COLIN DWYER, BYLINE: Hi, Ari.

SHAPIRO: Tell us more about what we learned from this news conference where the mayor and the police commissioner spoke.

DWYER: Well, of course this is an evolving situation. But the information that we know now is, as you said, at least people - at least eight people dead, more than a dozen injured. This was after a rented truck jumped onto a bicycle path, striking several individuals. This was a - and this was a 29-year-old male who after colliding into a school bus left the vehicle, brandishing two firearms which were later revealed to be fake weapons.

SHAPIRO: This is a pattern that we have seen other attackers use. Do we have any information about whether there is a nexus to terrorism?

DWYER: We do have the knowledge that, according to Bill de Blasio, according to the information that they know now, this is an act of terror. He called it a cowardly act of terror. But New York Governor Andrew Cuomo actually added that there is not any further act of terror connected with this.

SHAPIRO: So police have said that they are not looking for another suspect. The commissioner at the news conference also said the statement made by the suspect when he exited the vehicle was consistent with a terrorist attack. We know that the suspect was shot and is now in police custody. Can you tell us about the scene there in Lower Manhattan right now?

DWYER: It is a swarm of police vehicles. It is a situation that has been a very chaotic one. In fact the school in that area was on lockdown for a little bit. And police are - now have the scene lockdown.

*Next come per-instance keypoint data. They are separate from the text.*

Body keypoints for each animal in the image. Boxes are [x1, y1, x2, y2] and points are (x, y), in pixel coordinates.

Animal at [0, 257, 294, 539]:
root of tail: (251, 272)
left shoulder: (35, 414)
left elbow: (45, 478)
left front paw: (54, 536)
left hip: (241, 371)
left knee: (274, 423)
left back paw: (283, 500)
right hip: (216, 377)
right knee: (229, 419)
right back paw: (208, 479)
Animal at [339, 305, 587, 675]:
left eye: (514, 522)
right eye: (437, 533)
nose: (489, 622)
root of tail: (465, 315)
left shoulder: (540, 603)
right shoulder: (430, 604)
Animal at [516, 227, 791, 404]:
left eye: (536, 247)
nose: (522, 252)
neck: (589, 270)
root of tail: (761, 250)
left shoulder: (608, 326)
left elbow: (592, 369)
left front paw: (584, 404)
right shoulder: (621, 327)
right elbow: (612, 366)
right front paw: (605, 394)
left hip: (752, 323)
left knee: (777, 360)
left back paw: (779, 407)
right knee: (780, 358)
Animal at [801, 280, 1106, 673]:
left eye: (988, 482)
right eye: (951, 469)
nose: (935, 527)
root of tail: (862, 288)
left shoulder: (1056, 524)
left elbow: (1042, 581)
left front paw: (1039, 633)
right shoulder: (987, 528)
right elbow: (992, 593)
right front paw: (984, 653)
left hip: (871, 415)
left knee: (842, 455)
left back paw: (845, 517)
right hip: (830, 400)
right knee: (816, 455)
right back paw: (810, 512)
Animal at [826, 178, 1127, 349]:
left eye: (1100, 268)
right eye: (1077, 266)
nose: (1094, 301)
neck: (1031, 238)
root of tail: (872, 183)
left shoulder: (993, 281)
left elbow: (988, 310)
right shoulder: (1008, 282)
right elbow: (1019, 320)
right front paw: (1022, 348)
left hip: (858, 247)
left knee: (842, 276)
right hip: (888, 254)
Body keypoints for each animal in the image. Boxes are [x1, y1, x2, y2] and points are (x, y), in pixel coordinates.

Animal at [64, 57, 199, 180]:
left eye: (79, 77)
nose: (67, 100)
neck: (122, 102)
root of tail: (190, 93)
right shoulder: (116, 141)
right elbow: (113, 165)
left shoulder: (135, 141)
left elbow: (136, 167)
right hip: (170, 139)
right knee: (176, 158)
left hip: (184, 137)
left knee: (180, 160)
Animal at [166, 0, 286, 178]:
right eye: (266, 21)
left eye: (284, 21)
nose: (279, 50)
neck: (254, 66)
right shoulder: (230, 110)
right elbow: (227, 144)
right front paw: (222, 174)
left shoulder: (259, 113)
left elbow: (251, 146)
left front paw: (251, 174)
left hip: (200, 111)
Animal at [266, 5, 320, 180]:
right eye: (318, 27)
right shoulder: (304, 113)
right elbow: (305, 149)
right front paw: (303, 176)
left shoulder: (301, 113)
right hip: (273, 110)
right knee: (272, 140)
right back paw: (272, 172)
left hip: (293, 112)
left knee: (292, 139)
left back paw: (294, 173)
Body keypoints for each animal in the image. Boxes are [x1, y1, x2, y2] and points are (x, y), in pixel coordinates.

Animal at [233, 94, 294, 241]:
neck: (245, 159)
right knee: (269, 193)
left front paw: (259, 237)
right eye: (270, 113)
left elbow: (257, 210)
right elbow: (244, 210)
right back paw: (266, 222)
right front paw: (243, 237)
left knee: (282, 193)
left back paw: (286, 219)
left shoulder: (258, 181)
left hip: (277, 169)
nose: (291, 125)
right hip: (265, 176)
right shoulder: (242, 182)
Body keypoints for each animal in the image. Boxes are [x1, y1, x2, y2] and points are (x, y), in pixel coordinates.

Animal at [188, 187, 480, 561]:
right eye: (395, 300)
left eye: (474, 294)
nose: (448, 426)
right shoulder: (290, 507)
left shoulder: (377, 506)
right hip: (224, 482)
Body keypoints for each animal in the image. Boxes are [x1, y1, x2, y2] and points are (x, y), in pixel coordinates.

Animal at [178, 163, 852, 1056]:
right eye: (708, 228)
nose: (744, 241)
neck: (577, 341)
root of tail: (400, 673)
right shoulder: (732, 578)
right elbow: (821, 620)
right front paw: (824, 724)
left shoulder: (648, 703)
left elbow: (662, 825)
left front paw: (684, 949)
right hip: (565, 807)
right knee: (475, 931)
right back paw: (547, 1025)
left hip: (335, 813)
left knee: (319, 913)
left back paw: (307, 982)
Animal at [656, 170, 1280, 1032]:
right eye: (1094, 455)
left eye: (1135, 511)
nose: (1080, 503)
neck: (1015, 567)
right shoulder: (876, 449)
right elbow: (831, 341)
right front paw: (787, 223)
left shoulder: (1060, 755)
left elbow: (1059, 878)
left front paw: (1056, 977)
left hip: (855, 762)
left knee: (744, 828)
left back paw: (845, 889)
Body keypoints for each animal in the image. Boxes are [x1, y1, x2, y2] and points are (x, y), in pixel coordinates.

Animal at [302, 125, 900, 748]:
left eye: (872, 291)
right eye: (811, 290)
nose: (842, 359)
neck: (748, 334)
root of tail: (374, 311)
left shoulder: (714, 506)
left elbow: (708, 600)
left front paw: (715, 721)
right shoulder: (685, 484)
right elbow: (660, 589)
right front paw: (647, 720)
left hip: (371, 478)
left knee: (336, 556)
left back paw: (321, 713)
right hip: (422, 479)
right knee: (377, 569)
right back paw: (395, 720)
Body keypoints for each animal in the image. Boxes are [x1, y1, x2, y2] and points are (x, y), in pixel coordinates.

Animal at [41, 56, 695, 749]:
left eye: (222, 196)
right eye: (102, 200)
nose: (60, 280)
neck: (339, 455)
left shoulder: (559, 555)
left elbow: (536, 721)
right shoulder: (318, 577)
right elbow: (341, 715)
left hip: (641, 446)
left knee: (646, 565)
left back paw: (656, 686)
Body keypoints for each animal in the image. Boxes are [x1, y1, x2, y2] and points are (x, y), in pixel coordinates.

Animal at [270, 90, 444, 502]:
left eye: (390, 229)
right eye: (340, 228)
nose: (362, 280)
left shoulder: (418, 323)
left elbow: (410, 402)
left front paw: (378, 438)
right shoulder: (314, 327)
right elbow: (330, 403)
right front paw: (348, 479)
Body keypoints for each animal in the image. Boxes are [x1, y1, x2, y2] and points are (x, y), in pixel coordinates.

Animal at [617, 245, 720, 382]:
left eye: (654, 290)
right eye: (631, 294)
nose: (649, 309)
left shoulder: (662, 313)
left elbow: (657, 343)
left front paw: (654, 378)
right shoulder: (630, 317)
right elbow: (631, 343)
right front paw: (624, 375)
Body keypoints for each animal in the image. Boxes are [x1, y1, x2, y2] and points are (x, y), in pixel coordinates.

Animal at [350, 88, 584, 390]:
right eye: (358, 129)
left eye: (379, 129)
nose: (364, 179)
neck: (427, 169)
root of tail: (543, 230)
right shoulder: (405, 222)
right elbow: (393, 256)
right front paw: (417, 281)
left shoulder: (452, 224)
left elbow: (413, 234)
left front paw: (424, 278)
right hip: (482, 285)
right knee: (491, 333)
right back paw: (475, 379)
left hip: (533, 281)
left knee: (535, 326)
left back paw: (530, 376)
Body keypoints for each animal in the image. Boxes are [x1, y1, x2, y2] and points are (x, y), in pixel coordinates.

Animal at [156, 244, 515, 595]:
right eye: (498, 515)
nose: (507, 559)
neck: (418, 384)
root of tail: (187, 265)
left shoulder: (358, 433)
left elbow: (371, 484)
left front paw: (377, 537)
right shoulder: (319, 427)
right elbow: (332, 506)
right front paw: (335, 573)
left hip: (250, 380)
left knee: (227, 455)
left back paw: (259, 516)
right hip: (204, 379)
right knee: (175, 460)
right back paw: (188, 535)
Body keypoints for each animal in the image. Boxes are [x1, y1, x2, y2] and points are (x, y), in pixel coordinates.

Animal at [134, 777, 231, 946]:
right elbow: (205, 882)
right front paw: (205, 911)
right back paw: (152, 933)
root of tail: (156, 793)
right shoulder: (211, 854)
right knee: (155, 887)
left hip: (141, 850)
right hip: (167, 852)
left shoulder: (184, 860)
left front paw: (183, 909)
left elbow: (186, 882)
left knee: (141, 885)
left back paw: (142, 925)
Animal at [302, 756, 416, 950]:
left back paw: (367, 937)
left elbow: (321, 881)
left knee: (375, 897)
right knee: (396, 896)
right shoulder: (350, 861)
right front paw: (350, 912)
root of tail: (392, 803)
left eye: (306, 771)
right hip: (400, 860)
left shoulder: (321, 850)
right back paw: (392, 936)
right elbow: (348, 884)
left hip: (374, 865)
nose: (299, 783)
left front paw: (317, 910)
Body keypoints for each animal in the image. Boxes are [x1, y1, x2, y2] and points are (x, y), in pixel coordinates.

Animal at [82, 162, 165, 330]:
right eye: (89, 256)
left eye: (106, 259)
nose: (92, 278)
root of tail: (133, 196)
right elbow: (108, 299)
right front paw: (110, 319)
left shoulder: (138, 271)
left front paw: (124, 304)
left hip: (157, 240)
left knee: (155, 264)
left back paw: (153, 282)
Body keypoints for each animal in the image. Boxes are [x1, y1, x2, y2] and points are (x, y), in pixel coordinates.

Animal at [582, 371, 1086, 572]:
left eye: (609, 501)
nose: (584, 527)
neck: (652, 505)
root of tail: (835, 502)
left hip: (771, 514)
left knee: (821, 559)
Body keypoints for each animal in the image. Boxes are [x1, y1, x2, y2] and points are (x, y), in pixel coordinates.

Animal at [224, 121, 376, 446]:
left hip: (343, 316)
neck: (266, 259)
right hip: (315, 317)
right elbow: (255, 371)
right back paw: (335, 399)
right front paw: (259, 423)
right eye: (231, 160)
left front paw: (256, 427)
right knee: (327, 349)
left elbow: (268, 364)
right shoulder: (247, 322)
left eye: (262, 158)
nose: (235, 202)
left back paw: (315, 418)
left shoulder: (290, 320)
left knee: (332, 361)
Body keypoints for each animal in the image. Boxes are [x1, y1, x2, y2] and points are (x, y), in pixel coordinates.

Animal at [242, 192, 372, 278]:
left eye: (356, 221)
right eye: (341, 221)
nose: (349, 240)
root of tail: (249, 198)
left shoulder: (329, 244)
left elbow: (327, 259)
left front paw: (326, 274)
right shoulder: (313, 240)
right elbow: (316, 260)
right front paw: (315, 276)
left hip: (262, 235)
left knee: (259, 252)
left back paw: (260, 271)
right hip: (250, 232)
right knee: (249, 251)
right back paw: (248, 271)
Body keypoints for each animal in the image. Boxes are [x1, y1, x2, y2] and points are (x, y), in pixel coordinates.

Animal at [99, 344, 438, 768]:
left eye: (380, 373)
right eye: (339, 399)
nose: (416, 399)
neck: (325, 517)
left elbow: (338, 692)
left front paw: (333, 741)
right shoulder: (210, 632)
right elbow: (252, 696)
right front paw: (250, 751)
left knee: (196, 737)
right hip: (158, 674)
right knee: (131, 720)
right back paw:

SHAPIRO: We should say that because this is an unfolding situation, some of the reports that we may get early on may or may not be correct. And we're going to update everybody with the latest as we learn it. There have been reports that after driving for almost a mile, this vehicle was stopped by another vehicle, perhaps a school bus. What can you tell us about how this unfolded?

DWYER: Well, at about 3 p.m., this vehicle drove down the bike path, collided with the school bus. After that point, the 29-year-old male left the vehicle and brandished two firearms, at which point the officer on the scene fired on the suspect and shot him in the abdomen.

SHAPIRO: And so at 5 p.m. on a beautiful fall day like this...

DWYER: Right.

SHAPIRO: ...On a pedestrian and bicycle path, there are going to be a lot of people, not only tourists but commuters and people who are trying to get home from work.

DWYER: Right. It was a beautiful fall day. And that was actually one thing that Governor Andrew Cuomo mentioned. It was a beautiful day. And these pedestrians on this bike path just left to go enjoy that day. And instead, many of them are injured, and several others are killed.

SHAPIRO: We'll have more reports on this situation as the evening unfolds from eyewitnesses, from journalists on the scene and of course from leaders in New York City and American leaders here in Washington, D.C. Colin Dwyer, thanks very much.